So, 27.10.2019

DOLPHINS ON DISCOVERY CHANNEL

Ich saß beim Thai und aß grade meine Nr. 98, die diesmal besonders gut gelungen schien, und las bei Brad Phillips die Stelle, an der er von Danny schreibt, dem analphabetischen Hafenarbeiter mit dem Papagei namens Fucker. Brad lernte Danny, so die Geschichte, in der Entziehung kennen. Danny hatte eines Morgens im Crackrausch dem krähenden Hahn der chinesischen Familie in seiner, Danny’s, Nachbarschaft mit einem Aluminium-Baseballschläger den Kopf abgeschlagen.

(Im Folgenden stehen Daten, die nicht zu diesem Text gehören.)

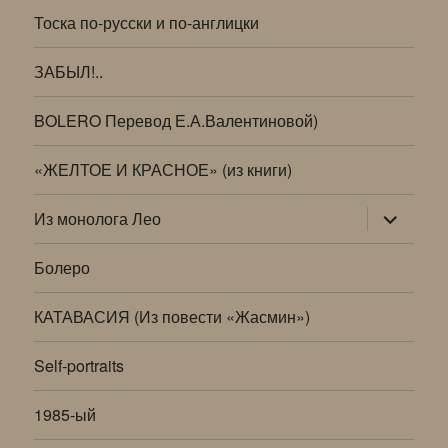
Тоска по-русски и по-англицки
ЗАБЫЛ!..
BOLERO Перевод Е.А.Валентиновой)
«ЖЕЛТОЕ И КРАСНОЕ» (из книги)
раскрыт
Из монолога Лео
дочернее
меню
Болеро
КАТАВАСИЯ (Из повести «Жасмин»)
Self-portraits
1985-ый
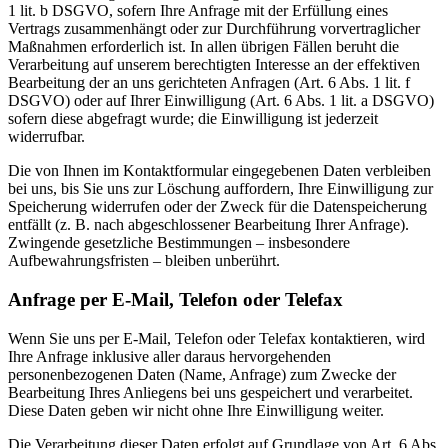
1 lit. b DSGVO, sofern Ihre Anfrage mit der Erfüllung eines
Vertrags zusammenhängt oder zur Durchführung vorvertraglicher
Maßnahmen erforderlich ist. In allen übrigen Fällen beruht die
Verarbeitung auf unserem berechtigten Interesse an der effektiven
Bearbeitung der an uns gerichteten Anfragen (Art. 6 Abs. 1 lit. f
DSGVO) oder auf Ihrer Einwilligung (Art. 6 Abs. 1 lit. a DSGVO)
sofern diese abgefragt wurde; die Einwilligung ist jederzeit
widerrufbar.
Die von Ihnen im Kontaktformular eingegebenen Daten verbleiben
bei uns, bis Sie uns zur Löschung auffordern, Ihre Einwilligung zur
Speicherung widerrufen oder der Zweck für die Datenspeicherung
entfällt (z. B. nach abgeschlossener Bearbeitung Ihrer Anfrage).
Zwingende gesetzliche Bestimmungen – insbesondere
Aufbewahrungsfristen – bleiben unberührt.
Anfrage per E-Mail, Telefon oder Telefax
Wenn Sie uns per E-Mail, Telefon oder Telefax kontaktieren, wird
Ihre Anfrage inklusive aller daraus hervorgehenden
personenbezogenen Daten (Name, Anfrage) zum Zwecke der
Bearbeitung Ihres Anliegens bei uns gespeichert und verarbeitet.
Diese Daten geben wir nicht ohne Ihre Einwilligung weiter.
Die Verarbeitung dieser Daten erfolgt auf Grundlage von Art. 6 Abs.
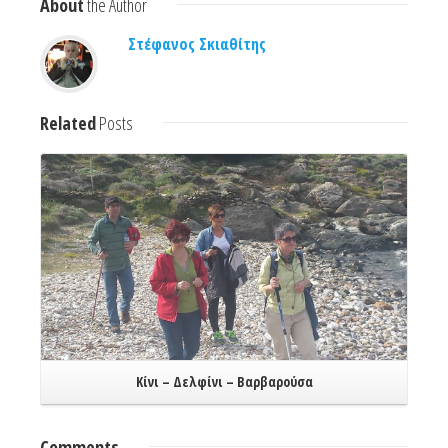
About
the Author
Στέφανος Σκιαθίτης
Related
Posts
Read More
Κίνι – Δελφίνι – Βαρβαρούσα
Comments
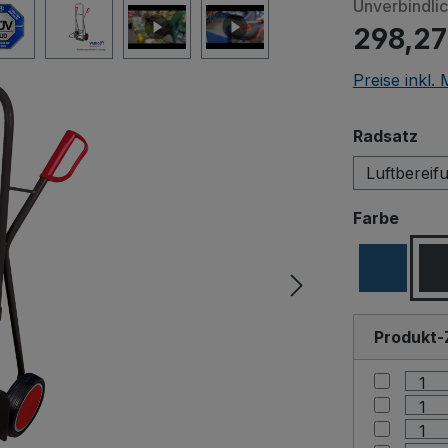
Unverbindli
298,27
Preise inkl.
aus
Radsatz
Luftbereif
ausw
Farbe
Produkt-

Danny war dazu nackt, mit Rum-Cola und Baseballschläger, die Straße runter gerannt, nachdem der Hahn gerade dann zu Krähen begann, als Danny nach harter Schicht in den Schlaf fand. Das war schon so oft passiert, und an diesem Morgen entschied Danny, dass nun zu handeln war. Danny bekam fortan an Weihnachten immer anonyme Post, und es stellte sich raus, dass sich die gesamte Nachbarschaft bei ihm bedankte, dass er den Hahn beseitigt hatte.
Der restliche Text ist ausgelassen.